As principais mudanças na educação brasileira nas últimas décadas não surgiram apenas de gabinetes ou universidades. Elas nasceram da luta de movimentos negros e indígenas, que transformaram denúncia em conhecimento, protesto em lei e resistência em proposta pedagógica. É o que mostra o artigo “Amansar o giz: educação, decolonialidade e os saberes de movimentos negros e indígenas”, publicado na Revista Interdisciplinar.
O estudo analisa como esses movimentos deixaram de ser vistos apenas como grupos que reivindicam direitos e passaram a ser reconhecidos como produtores de saber, capazes de ensinar o próprio sistema educacional a mudar.
A expressão “amansar o giz”, inspirada na educadora indígena Célia Xakriabá, resume bem a ideia central do artigo: a escola brasileira foi construída com regras, conteúdos e valores que ignoraram — e muitas vezes silenciaram — a história, os corpos e os saberes de povos negros e indígenas. Amansar o giz significa transformar esse modelo para que ele pare de ferir e passe a acolher.
O texto mostra que foi a pressão organizada desses movimentos que levou à criação de leis como a 10.639/2003 e a 11.645/2008, que tornaram obrigatório o ensino da história e da cultura afro-brasileira, africana e indígena nas escolas. Essas leis não surgiram por acaso: foram resultado de décadas de luta contra o racismo e o apagamento histórico.

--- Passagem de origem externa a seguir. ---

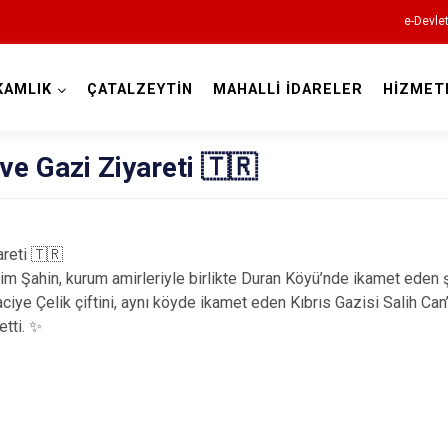
e-Devle
KAMLIK
ÇATALZEYTİN
MAHALLİ İDARELER
HİZMET
Kastamonu
 ve Gazi Ziyareti 🇹🇷
areti 🇹🇷
Abana
 Şahin, kurum amirleriyle birlikte Duran Köyü’nde ikamet eden ş
Ağlı
ciye Çelik çiftini, aynı köyde ikamet eden Kıbrıs Gazisi Salih Can
etti. ✨
Araç
Azdavay
Bozkurt
Çatalzeytin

O artigo lembra, por exemplo, a Marcha Zumbi dos Palmares, em 1995, quando o movimento negro levou ao Estado brasileiro a exigência de políticas educacionais antirracistas. Também destaca o protagonismo indígena desde os anos 1970, com organizações que lutaram contra a ideia de que povos originários precisavam ser “integrados” ou apagados para caber na escola.
Segundo os autores, esses movimentos ajudaram a desmontar o mito da “democracia racial” — a ideia falsa de que o Brasil vive em harmonia racial — e mostraram que o racismo estrutura a sociedade e, consequentemente, o sistema educacional. Ao fazer isso, abriram espaço para uma educação baseada na diferença, e não na imposição de um único modelo cultural.
O estudo identifica três grandes impactos dessa atuação. O primeiro é identitário: a valorização das ancestralidades negras e indígenas, da memória, da história e do pertencimento. O segundo é político: a conquista de políticas públicas como cotas raciais, consulta prévia a povos indígenas e diretrizes curriculares específicas. O terceiro é estético e corporal: a quebra de padrões eurocêntricos que definem quais corpos, saberes e linguagens são considerados legítimos na escola.
Outro ponto central do artigo é mostrar que educação antirracista não se faz apenas com datas comemorativas ou conteúdos isolados. Ela exige mudar currículos, práticas pedagógicas e a própria forma de enxergar quem ensina e quem aprende. Nesse sentido, os movimentos sociais aparecem como verdadeiros agentes educadores, que ensinam à escola aquilo que ela historicamente se recusou a aprender.
Ao final, os autores concluem que a educação brasileira só será realmente antirracista, democrática e plural quando reconhecer movimentos negros e indígenas como sujeitos que produzem conhecimento. Amansar o giz, nesse sentido, não é enfraquecer a escola — é torná-la mais justa, viva e conectada com o Brasil real.
Referência
MANTOVANI, José Pascoal; PORTO, Fernando Bretas Vieira; GUERRA, Ana Luíza Siqueira; VASQUES, Pedro Morais. Amansar o giz: educação, decolonialidade e os saberes de movimentos negros e indígenas. Revista Interdisciplinar, v. 10, n. 6, e1539, 2025. DOI: 10.52641/cadcajv10i6.1539.